Kidnapping and legal maneuvering story
24 January 2016 | by See all my reviews

The Law is a Fool begins with Carl Norman (Jeff Pomerantz) kidnapping the granddaughter of a former congressman, hiding her somewhere and making demands for her release including $500K and a quick, thrown trial by the DA so he cannot be prosecuted again for the crimes. Quincy (Jack Klugman) works with the police to try and identify clues as to the location of the girl while the DA goes through the motions of meeting the demands which concerns everyone involved as they fear Norman will get away with the crimes.
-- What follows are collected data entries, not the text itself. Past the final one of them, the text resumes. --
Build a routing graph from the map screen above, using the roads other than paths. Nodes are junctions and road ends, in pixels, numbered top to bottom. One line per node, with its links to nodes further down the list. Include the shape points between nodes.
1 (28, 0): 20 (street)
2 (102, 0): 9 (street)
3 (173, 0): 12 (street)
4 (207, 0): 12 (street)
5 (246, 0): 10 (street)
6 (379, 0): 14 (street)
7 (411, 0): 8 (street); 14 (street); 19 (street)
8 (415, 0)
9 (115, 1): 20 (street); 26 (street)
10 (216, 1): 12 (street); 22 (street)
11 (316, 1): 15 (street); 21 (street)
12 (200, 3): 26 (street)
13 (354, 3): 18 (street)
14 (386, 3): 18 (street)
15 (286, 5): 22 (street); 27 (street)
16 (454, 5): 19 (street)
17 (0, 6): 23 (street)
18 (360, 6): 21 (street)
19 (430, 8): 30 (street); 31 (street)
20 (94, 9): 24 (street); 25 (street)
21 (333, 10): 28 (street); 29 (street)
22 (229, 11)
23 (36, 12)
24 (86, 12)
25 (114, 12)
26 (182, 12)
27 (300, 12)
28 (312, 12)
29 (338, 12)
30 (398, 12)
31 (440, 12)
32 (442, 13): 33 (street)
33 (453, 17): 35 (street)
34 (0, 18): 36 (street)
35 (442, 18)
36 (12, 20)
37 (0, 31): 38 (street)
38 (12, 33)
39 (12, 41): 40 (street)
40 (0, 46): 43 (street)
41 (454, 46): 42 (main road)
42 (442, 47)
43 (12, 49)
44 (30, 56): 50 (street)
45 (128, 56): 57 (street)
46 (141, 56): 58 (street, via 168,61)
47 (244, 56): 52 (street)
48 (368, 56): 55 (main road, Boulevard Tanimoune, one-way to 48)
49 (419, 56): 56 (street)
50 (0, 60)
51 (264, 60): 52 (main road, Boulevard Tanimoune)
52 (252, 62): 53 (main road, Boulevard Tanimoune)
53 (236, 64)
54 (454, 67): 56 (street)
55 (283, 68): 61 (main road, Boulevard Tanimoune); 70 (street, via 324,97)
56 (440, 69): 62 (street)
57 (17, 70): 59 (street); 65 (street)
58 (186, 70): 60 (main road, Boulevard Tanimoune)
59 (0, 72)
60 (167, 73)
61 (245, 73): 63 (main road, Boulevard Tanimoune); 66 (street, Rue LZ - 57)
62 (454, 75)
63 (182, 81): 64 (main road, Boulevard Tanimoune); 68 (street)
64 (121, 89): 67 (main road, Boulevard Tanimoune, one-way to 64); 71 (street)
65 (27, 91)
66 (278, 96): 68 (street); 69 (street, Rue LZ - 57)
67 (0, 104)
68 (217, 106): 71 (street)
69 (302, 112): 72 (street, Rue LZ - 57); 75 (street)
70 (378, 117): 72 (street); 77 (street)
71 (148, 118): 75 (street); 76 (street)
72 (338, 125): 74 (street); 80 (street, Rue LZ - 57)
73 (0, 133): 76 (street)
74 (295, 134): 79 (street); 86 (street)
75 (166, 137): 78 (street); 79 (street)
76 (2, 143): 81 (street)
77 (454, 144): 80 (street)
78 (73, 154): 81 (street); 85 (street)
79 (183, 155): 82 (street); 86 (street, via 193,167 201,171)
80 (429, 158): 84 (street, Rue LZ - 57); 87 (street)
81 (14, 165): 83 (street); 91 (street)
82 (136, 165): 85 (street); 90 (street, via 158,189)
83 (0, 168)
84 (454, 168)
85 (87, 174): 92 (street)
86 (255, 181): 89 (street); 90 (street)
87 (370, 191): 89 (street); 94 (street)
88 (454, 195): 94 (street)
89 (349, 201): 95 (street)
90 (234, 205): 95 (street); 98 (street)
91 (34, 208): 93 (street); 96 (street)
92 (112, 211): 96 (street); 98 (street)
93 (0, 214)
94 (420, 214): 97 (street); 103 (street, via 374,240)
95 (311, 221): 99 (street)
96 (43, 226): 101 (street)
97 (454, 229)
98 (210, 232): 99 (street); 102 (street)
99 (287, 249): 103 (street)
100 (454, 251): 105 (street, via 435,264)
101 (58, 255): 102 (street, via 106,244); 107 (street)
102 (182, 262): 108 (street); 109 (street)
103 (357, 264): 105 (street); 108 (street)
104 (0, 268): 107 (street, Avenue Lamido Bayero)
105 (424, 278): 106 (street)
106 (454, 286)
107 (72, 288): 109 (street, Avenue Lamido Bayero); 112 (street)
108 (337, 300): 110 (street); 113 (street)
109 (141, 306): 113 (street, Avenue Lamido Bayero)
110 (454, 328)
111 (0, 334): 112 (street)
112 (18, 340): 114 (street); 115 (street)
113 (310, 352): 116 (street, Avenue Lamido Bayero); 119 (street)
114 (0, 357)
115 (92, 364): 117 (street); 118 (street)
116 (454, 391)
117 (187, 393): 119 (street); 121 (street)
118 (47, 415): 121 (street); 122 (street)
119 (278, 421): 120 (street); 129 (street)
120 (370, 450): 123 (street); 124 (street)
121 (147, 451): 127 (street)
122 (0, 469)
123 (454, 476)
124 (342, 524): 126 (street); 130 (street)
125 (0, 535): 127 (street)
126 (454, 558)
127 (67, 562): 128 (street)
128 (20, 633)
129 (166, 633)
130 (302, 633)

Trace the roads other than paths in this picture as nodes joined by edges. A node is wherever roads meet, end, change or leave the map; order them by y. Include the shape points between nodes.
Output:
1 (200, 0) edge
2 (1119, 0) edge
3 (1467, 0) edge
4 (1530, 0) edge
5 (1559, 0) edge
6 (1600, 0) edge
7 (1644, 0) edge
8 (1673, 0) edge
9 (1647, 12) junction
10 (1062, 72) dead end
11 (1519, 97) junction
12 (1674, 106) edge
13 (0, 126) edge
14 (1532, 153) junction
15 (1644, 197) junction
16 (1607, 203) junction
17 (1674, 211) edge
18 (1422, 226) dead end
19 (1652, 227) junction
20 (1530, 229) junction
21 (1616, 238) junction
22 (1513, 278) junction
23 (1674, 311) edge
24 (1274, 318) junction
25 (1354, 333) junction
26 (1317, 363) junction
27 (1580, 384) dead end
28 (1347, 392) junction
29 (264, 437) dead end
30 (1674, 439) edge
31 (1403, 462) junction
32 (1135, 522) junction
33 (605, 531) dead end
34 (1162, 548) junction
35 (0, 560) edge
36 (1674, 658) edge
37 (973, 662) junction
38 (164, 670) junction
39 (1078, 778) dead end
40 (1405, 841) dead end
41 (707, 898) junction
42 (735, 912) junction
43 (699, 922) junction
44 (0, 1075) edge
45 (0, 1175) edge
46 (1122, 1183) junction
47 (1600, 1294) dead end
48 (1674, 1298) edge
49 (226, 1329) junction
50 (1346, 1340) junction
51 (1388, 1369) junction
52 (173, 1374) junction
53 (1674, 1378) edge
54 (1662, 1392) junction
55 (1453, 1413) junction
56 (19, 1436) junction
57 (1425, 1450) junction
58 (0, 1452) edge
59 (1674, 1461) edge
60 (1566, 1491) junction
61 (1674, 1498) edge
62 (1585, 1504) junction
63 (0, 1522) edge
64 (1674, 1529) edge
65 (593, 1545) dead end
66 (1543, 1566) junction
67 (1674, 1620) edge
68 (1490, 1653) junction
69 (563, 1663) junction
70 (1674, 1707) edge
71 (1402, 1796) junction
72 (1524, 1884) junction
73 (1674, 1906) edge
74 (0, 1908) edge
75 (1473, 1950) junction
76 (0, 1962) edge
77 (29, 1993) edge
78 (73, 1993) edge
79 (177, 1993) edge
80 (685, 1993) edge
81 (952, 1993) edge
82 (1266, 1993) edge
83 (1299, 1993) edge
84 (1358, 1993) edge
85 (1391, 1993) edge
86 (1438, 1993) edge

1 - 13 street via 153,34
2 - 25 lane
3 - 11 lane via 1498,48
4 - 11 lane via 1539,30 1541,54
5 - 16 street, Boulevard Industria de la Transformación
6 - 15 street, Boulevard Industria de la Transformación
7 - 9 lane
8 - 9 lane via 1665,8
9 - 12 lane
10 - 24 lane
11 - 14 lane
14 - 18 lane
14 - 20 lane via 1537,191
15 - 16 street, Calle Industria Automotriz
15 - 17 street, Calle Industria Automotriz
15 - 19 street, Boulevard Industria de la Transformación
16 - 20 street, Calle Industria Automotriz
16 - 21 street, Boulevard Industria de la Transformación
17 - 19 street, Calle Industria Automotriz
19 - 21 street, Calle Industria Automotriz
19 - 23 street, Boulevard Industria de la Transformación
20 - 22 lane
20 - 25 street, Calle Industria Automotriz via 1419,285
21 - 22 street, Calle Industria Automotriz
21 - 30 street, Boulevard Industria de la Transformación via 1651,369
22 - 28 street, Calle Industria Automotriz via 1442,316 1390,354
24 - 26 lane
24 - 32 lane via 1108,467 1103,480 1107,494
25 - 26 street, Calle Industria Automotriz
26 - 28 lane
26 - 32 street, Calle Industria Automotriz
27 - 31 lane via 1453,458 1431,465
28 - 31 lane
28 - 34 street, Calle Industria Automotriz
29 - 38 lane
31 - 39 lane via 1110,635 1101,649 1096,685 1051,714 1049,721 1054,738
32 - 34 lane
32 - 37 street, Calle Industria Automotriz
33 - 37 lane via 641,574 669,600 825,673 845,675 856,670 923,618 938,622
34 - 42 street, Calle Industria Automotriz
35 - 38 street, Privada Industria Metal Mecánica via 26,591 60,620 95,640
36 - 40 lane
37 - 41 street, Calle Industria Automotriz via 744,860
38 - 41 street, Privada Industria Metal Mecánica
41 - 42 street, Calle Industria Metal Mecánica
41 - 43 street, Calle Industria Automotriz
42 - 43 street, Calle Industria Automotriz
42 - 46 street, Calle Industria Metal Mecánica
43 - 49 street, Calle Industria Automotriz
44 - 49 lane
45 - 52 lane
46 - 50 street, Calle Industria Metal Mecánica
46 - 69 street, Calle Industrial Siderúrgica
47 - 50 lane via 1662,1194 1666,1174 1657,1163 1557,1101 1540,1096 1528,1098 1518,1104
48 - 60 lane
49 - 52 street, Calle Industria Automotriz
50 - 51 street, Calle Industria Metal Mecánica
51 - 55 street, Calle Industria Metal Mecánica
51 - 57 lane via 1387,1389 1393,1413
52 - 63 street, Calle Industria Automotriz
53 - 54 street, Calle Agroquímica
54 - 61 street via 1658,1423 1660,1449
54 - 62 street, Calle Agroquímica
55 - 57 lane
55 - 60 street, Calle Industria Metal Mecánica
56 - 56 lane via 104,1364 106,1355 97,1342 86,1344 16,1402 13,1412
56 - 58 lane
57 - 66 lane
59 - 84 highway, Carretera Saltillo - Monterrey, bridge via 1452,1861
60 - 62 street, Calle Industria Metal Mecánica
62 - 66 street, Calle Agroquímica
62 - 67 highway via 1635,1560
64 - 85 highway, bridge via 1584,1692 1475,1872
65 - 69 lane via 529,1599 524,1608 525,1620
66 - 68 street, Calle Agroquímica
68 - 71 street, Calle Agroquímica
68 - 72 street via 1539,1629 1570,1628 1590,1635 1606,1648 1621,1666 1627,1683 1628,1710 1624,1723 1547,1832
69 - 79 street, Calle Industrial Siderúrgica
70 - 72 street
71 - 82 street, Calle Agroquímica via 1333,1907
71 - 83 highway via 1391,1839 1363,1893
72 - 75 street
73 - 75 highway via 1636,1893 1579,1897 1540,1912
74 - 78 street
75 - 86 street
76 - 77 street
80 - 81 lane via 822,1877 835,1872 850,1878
This is an odd episode which features a lot of legal wrangling and a smug, narcissistic culprit which I didn't particularly enjoy. While there is a mystery surrounding the location of the girl and whether she is truly alive, this wasn't really enough to overcome some other problems such as the obvious strategy which the DA was using that didn't occur to anyone else. Considering that these are supposedly law enforcement professionals with a lot of experience in all types of cases and prosecutions, this came across as rather foolish and naive. Another issue was that the minimal forensic evidence collected and analyzed really didn't help the investigation much at all and the police had to rely on the kidnapper to disclose the location, so this isn't an episode where science or the coroner lab saves the day!

Overall this is a below average Season 8 episode where Quincy doesn't have much to do in the story and as a result is not on very much which makes it less entertaining.